=== Your goal ===
For this exercise, restate word for word only the lines from the first line of the data to the line containing "fruit basket: none".

Recorded data Block Start

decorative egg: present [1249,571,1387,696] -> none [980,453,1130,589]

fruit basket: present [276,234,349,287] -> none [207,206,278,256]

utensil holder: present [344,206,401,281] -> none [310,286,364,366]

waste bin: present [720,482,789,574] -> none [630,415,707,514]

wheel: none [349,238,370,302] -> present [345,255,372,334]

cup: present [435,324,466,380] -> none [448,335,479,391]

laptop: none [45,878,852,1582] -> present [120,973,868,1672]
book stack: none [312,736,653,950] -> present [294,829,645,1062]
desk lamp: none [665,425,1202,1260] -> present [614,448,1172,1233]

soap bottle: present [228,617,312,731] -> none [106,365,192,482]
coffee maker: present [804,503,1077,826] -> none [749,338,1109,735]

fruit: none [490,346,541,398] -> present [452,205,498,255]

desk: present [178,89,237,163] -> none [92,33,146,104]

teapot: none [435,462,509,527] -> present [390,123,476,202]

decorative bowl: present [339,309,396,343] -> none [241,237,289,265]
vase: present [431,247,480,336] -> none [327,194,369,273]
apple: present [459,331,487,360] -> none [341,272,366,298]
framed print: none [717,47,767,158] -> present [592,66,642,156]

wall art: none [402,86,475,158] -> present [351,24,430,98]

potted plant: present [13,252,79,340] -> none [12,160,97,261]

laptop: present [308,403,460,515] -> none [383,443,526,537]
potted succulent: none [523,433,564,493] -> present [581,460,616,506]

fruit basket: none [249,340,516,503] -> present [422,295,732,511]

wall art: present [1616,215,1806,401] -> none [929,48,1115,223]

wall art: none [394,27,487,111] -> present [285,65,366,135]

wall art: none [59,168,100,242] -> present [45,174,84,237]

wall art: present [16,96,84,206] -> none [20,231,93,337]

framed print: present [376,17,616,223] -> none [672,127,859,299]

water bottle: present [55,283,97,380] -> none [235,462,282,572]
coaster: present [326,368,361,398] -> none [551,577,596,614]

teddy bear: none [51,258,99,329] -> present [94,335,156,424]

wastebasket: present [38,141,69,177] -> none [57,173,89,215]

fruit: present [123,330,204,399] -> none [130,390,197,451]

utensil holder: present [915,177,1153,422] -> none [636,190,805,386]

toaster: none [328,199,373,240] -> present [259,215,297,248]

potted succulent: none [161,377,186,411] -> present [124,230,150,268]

Recorded data Block End

=== Answer for this exercise ===
decorative egg: present [1249,571,1387,696] -> none [980,453,1130,589]

fruit basket: present [276,234,349,287] -> none [207,206,278,256]

utensil holder: present [344,206,401,281] -> none [310,286,364,366]

waste bin: present [720,482,789,574] -> none [630,415,707,514]

wheel: none [349,238,370,302] -> present [345,255,372,334]

cup: present [435,324,466,380] -> none [448,335,479,391]

laptop: none [45,878,852,1582] -> present [120,973,868,1672]
book stack: none [312,736,653,950] -> present [294,829,645,1062]
desk lamp: none [665,425,1202,1260] -> present [614,448,1172,1233]

soap bottle: present [228,617,312,731] -> none [106,365,192,482]
coffee maker: present [804,503,1077,826] -> none [749,338,1109,735]

fruit: none [490,346,541,398] -> present [452,205,498,255]

desk: present [178,89,237,163] -> none [92,33,146,104]

teapot: none [435,462,509,527] -> present [390,123,476,202]

decorative bowl: present [339,309,396,343] -> none [241,237,289,265]
vase: present [431,247,480,336] -> none [327,194,369,273]
apple: present [459,331,487,360] -> none [341,272,366,298]
framed print: none [717,47,767,158] -> present [592,66,642,156]

wall art: none [402,86,475,158] -> present [351,24,430,98]

potted plant: present [13,252,79,340] -> none [12,160,97,261]

laptop: present [308,403,460,515] -> none [383,443,526,537]
potted succulent: none [523,433,564,493] -> present [581,460,616,506]

fruit basket: none [249,340,516,503] -> present [422,295,732,511]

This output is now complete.